Dokumentabschnitt:
◆ ◆ ◆

Es ist das bekannte Potsdam, dass der 22-jährige Berliner auf seinen Bildern in der Galerie Art Market im Luisenforum zeigt. Das Schloss Sanssouci, das Neue Palais, die Römischen Bäder und das Schloss Babelsberg. Oft wählte Leo Seidel die beliebten Touristen- und Postkartenmotive, als er beispielsweise das Schloss Sanssouci mit seinen Weinterrassen fotografiert hat. Doch ist es gleichzeitig auch ein anderes, ein fremdes, unbekanntes Potsdam, das auf Seidels Bilder zu sehen ist.

„Vielleicht ist das meine romantische Ader, die sich in diesen Bildern zeigt“, sagt Leo Seidel und lacht. Nach kurzem Überlegen fügt er noch hinzu, dass er den Schlössern gerecht werden möchte.

Es sind Sehnsuchtsorte, die Leo Seidel mit seinen Fotografien schafft. Sehnsuchtsorte, über denen das Sepiabraun wie Wehmut liegt. Es sind Orte der Stille und der Einkehr, scheinbar aus einer weit zurückliegenden Vergangenheit. Auf seinen Bildern lässt Leo Seidel die Schlösser in und um Potsdam alt aussehen, und das auf eine wunderschöne Art und Weise.

Zahlreiche dieser Bilder hat Leo Seidel in den vergangenen Jahren gemacht. Sie sind als eine Art Nebenprodukt entstanden. Seidel hatte mit dem ehemaligen Direktor der Schlösserstiftung, Hans-Joachim Giersberg, zusammengearbeitet für das Buch „Preußens Glanz. Königsschlösser in Berlin und Brandenburg“. Stimmungsvolle Hochglanzbilder, die in diesem Bildband zu sehen sind. Farbenfroh, stimmungssatt und auf den ersten Blick so postkartentypisch und idyllisch, dass man sie schnell überblättern könnte. Doch wer genau hinschaut, sieht, dass sie zwar schön, deswegen aber nicht oberflächlich sind.

◆ ◆ ◆

Datensatzinhalt:
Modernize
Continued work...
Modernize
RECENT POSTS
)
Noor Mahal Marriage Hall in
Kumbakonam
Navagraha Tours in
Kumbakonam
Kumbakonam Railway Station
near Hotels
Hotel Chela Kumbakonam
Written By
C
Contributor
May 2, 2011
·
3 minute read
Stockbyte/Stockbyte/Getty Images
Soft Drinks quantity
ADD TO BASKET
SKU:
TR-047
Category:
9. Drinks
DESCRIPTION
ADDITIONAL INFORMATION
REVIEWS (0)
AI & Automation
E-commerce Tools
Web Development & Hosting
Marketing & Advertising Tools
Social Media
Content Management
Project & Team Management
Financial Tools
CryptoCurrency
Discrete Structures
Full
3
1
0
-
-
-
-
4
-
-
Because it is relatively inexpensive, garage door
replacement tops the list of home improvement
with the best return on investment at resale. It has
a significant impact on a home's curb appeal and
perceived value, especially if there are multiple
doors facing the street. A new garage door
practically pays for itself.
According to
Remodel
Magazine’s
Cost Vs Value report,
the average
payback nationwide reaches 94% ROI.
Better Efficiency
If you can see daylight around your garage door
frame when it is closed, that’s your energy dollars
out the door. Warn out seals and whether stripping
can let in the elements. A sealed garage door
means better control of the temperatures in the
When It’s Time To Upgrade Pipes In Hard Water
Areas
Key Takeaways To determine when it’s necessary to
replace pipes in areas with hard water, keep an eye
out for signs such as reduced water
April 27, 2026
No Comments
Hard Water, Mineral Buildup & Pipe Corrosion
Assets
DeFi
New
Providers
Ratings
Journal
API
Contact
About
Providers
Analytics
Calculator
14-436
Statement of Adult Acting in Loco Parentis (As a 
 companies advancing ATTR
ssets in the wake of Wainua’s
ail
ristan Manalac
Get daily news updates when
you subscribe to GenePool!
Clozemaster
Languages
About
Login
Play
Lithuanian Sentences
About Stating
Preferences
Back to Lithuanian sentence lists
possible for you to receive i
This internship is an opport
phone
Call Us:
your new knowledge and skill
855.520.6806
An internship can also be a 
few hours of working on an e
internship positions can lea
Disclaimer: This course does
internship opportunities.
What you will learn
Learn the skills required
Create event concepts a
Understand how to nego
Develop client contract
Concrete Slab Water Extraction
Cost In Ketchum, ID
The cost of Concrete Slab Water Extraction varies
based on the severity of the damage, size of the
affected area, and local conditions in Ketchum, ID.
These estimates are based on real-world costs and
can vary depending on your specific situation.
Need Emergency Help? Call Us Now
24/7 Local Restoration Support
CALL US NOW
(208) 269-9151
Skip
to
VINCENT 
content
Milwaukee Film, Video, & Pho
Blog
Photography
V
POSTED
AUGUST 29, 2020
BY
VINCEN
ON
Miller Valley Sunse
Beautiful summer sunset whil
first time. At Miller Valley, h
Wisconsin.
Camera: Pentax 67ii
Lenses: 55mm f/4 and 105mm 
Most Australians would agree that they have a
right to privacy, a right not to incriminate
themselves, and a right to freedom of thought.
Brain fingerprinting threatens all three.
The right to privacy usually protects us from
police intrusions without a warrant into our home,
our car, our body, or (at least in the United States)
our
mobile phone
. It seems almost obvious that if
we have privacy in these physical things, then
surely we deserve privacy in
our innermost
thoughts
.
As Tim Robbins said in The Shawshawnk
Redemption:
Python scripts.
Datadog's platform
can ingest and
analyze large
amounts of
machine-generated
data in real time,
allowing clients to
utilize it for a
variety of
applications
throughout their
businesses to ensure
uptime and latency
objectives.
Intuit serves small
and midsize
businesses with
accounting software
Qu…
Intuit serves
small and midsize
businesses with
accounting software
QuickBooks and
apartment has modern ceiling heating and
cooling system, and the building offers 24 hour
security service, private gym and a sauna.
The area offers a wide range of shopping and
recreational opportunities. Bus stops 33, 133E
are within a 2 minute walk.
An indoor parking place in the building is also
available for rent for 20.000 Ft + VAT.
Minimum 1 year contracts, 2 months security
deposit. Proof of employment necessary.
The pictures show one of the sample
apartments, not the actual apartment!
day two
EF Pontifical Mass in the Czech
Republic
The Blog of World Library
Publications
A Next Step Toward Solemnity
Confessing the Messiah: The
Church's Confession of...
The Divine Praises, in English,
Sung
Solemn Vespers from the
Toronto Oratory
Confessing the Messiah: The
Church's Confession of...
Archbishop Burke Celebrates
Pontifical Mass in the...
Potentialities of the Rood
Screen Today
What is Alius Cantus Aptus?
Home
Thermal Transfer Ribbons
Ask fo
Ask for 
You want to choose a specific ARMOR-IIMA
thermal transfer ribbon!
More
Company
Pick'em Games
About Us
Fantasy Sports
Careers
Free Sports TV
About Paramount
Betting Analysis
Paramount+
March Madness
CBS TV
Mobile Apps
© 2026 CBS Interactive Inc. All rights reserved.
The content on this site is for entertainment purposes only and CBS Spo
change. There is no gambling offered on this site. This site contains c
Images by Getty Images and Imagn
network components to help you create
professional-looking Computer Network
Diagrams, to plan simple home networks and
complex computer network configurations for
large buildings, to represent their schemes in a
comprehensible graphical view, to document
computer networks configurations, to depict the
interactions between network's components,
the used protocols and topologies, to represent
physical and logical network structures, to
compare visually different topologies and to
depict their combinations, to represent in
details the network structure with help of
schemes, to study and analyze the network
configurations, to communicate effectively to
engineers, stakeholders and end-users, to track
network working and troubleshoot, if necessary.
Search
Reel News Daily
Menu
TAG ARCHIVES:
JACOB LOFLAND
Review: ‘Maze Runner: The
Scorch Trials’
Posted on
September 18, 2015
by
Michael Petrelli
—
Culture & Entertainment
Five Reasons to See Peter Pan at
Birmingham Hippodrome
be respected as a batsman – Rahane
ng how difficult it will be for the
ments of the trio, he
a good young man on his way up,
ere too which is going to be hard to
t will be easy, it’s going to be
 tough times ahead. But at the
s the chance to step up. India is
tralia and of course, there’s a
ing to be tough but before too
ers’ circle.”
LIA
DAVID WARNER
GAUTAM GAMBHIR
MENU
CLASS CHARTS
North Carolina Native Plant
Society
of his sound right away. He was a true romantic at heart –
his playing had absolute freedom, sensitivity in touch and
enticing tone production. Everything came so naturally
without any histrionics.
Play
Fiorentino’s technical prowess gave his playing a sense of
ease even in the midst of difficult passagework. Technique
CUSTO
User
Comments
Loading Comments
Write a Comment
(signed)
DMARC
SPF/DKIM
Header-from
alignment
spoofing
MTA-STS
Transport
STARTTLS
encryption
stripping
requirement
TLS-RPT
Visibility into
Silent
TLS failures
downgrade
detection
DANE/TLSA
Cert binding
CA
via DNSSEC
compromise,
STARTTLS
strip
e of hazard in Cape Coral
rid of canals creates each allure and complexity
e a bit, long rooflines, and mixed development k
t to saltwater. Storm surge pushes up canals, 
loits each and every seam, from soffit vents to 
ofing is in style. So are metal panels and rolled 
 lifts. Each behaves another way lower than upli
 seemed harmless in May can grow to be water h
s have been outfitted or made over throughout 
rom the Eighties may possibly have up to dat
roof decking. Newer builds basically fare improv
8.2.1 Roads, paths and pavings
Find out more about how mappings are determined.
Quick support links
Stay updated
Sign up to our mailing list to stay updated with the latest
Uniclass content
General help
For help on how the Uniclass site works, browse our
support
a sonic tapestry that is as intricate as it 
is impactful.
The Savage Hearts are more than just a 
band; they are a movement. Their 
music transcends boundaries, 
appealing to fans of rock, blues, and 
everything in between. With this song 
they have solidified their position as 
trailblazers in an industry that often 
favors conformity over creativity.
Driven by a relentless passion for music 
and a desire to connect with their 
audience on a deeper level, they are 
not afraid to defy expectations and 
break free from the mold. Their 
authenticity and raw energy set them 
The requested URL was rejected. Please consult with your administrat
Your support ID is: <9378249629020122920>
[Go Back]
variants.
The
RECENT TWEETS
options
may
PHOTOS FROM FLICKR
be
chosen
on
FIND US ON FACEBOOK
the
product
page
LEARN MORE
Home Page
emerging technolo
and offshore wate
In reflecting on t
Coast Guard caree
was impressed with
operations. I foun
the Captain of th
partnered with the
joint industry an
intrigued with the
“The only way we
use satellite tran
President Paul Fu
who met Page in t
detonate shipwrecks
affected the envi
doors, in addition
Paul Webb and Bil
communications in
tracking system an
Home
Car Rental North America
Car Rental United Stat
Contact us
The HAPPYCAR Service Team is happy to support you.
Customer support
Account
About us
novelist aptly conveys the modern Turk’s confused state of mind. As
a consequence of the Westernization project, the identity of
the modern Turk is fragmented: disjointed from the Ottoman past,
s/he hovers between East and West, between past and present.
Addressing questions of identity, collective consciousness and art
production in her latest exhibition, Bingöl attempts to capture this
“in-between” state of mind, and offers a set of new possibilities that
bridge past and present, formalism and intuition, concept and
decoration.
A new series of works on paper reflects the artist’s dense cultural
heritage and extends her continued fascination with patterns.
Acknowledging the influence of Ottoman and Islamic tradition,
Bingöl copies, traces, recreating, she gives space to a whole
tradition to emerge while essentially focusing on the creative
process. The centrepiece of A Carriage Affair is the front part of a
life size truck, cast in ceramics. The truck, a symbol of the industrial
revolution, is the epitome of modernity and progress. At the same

◆ ◆ ◆

Arbeitsauftrag: Wiederholen Sie aus dem Artikel über Leo Seidels Schlossfotografien wortgetreu den Abschnitt von „Zahlreiche dieser Bilder“ bis „nicht oberflächlich sind.“.

Übungsergebnis:
Zahlreiche dieser Bilder hat Leo Seidel in den vergangenen Jahren gemacht. Sie sind als eine Art Nebenprodukt entstanden. Seidel hatte mit dem ehemaligen Direktor der Schlösserstiftung, Hans-Joachim Giersberg, zusammengearbeitet für das Buch „Preußens Glanz. Königsschlösser in Berlin und Brandenburg“. Stimmungsvolle Hochglanzbilder, die in diesem Bildband zu sehen sind. Farbenfroh, stimmungssatt und auf den ersten Blick so postkartentypisch und idyllisch, dass man sie schnell überblättern könnte. Doch wer genau hinschaut, sieht, dass sie zwar schön, deswegen aber nicht oberflächlich sind.